Will the Law School Admissions Test Go Digital?

law school admissions test digitalAs the Law School Admissions Test (LSAT) approaches its 70th birthday, the entrance exam is getting a face-lift.

On May 20, 2017, the Law School Admissions Council (LSAC) will administer the LSAT on tablets. Nearly 1000 students in more than 20 locations across the United States are set to take the Law School Admissions Test on a Samsung Tablet this month as part of a pilot program for the future implementation of the exam in a computerized format.

Currently, the LSAT is the only admissions test at the graduate level that is administered in a paper and pencil format.

Though the LSAT may seem dated compared to its competitors in the graduate admissions space, the Law School Admissions Council has actually been researching this concept for over 20 years now. In fact, the first round of LSAT testing on tablets was administered in 2012. Despite this fact though, the LSAC has remained cautious as far as formal implementation goes for security purposes.

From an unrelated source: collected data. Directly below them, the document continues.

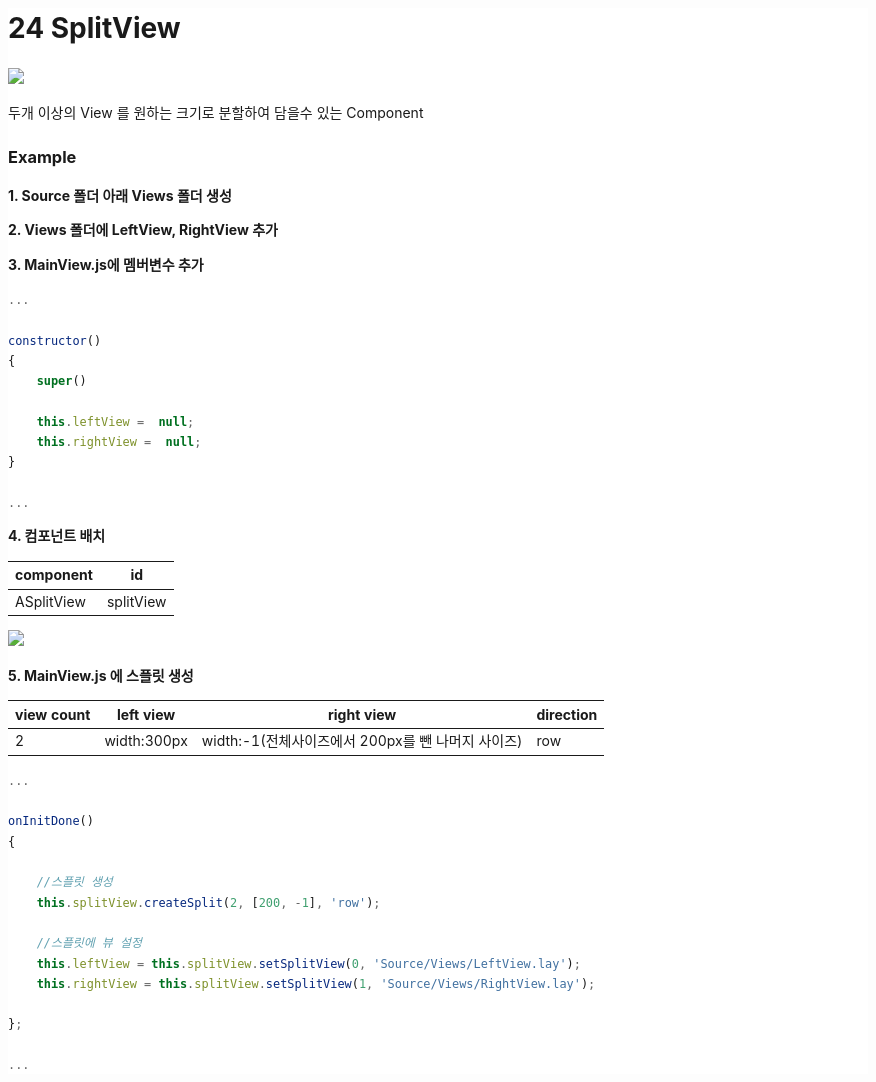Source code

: # 24  SplitView

![](https://wikidocs.net/images/page/24877/splitView.png)



두개 이상의 View 를 원하는 크기로 분할하여 담을수 있는 Component

### Example

**1. Source 폴더 아래 Views 폴더 생성**

**2. Views 폴더에 LeftView, RightView 추가**

**3. MainView.js에 멤버변수 추가**

```javascript
...

constructor()
{
	super()
	
	this.leftView =  null;
	this.rightView =  null;
}

...
```

**4. 컴포넌트 배치**

| component  | id        |
| ---------- | --------- |
| ASplitView | splitView |

![](https://wikidocs.net/images/page/24877/split_view.png)

**5. MainView.js 에 스플릿 생성**

| view count | left view   | right view                         | direction |
| ---------- | ----------- | ---------------------------------- | --------- |
| 2          | width:300px | width:-1(전체사이즈에서 200px를 뺀 나머지 사이즈) | row       |

```javascript
...

onInitDone() 
{ 
 
    //스플릿 생성 
    this.splitView.createSplit(2, [200, -1], 'row'); 
 
    //스플릿에 뷰 설정  
    this.leftView = this.splitView.setSplitView(0, 'Source/Views/LeftView.lay');     
    this.rightView = this.splitView.setSplitView(1, 'Source/Views/RightView.lay');     
 
};  

...
```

Since this is a pilot program, the scores of these test-takers are not official. Therefore, the scores will not be submitted to any of the law schools for admissions purposes. Rather, the LSAT test-takers will use the exam as a practice test, as the LSAC continues research on the project. Those taking the exam will still receive a diagnostic report of their results, as well as a $100 gift card.

If the Law School Admissions Council decides to adopt this digital format of test-taking, LSAT results will likely come much faster than the current 3-4 week waiting period. The LSAT may also be offered much more frequently throughout the calendar year.

Prospective students are certainly in favor of the shift. According the Law School Admissions Council, only 3% of students preferred the current method of examination. However only time will tell if the LSAT format will change.